##### Page extract

It's not new that there are people in this country who don't think your kids are yours.
It's not new that there are people in this country who think the government should have your kids and that you are going to do nothing but mess them up.
It's not your right to raise your kids the way you want to.
You don't know the best way to do that.
The state can't leave that up to you.
They have to do it.
And there are programs in place where the state for years has attempted to co-opt child rearing.
It's called head start.
It's called daycare, any number of things.
Now, over the years you you if I point this out.
People accuse me of being a conspiracy theorist and uh, you know, a little nutty and come on, rush, reign it in.
And it is what it is.
All these things happen now.
The left, I think is getting a little bolder because they're becoming more and more confident.
I think the left is of the opinion now that they have saturated the country, that they really don't have any significant opposition, and so there's no need any longer to mask who they are.
They don't have any need to hide it anymore.
They really don't.
And the reason why is that why why do they think do you think that they don't have to mask who they are anymore?
That they don't really have to hide behind liberal.
It's because there isn't any pushback.
Not in corridors of power.
Of course, there's pushback here, and there is pushback in other media realms, but there's not pushback in Washington.
There's not pushback from an opponent party.
So why would they think anything other than they have won, that they are not just winning, but they are dominating, that they have saturated the culture, they are getting everything they want, in many cases sooner than they thought they would get it, because there isn't any pushback.
And in many cases, the Republican Party's been throwing in with them in one degree or another just to avoid any criticism.
So there is uh there's that.
Um the there's more evidence today in the uh in the UK that global warming is a hoax.
Yeah, and and brand new story about it from the uh UK telegraph, which we'll have.
New York Times, Jackie Kalmas, Obama must walk a fine line as Congress takes up agenda.
What that means is Obama must walk a fine line to avoid being blamed, i.e., the limbaugh theorem.
Explained with everything but the name, the limbaugh theorem, right here in the New York Times.
Obama must walk a fine line as Congress takes up agenda.
So we have lots of stuff in the stack of stuff today.
Uh the unemployment news, dropouts discouraged Americans leaving the workforce.
They have a random act of journalism from the AP on this, uh details on what Obama intends to do with your IRA.
The government has determined that you don't need more than 205,000 a year to retire on.
So what Obama's plan is is to tax everybody's IRA above whatever the amount is that would throw off 205,000 in annual income.
Now we mentioned this last week.
The details came out over the weekend and are printed today.
It's everywhere.
Bloomberg AP.
You don't need more than 205 grand a year to retire on.
Anybody with more than that, the government wants to lay claim to it because we've got a revenue problem.
Now, at today's rates, it's three million dollars principal that throws off about 205,000 annually generates, I should say, in uh in income.
So if you've got three million dollars in an IRA, anything above that Obama thinks he can take.
Hello, Cyprus.
And there's no pushback on this that I've seen anywhere.
Three former FCC commissioners.
Claim that Redskins is indecent as it is used, the name of the Washington football team mescot.

##########
##### Material supplied

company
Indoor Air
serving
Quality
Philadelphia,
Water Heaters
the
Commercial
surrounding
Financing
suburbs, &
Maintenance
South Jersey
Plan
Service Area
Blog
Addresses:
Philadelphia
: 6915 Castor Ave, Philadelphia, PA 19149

##########
##### Material supplied

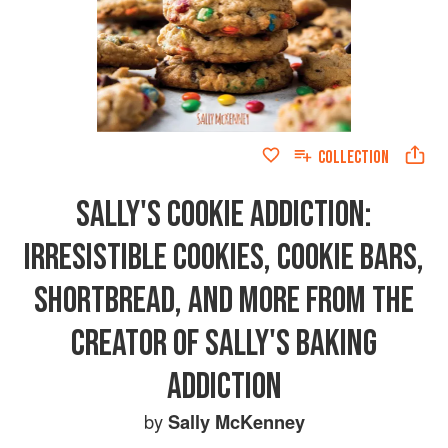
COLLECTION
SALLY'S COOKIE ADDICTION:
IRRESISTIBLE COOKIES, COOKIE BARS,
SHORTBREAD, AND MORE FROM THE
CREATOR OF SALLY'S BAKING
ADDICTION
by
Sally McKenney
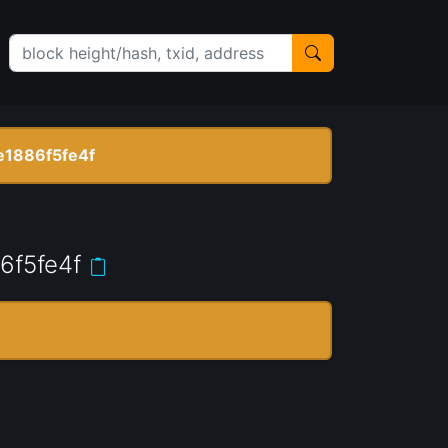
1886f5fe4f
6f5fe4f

##########
##### Material supplied

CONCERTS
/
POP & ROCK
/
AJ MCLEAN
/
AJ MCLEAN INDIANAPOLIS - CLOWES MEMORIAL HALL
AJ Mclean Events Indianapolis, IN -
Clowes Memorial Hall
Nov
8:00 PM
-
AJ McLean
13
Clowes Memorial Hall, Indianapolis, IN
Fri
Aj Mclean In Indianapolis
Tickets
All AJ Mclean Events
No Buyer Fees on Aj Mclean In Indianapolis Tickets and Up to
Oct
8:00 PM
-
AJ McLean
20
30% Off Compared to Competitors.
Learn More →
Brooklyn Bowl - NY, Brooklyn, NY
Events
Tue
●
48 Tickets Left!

##########

Written task 1: Rewrite the commentary from "That they don't really" up to and including "warming is a hoax.", replacing "Republican Party" with "GOP".
Written task 2: Pick out and copy every line of the rows that contains the word "Tickets".

Answer 1:
That they don't really have to hide behind liberal.
It's because there isn't any pushback.
Not in corridors of power.
Of course, there's pushback here, and there is pushback in other media realms, but there's not pushback in Washington.
There's not pushback from an opponent party.
So why would they think anything other than they have won, that they are not just winning, but they are dominating, that they have saturated the culture, they are getting everything they want, in many cases sooner than they thought they would get it, because there isn't any pushback.
And in many cases, the GOP's been throwing in with them in one degree or another just to avoid any criticism.
So there is uh there's that.
Um the there's more evidence today in the uh in the UK that global warming is a hoax.

Answer 2:
Tickets
No Buyer Fees on Aj Mclean In Indianapolis Tickets and Up to
48 Tickets Left!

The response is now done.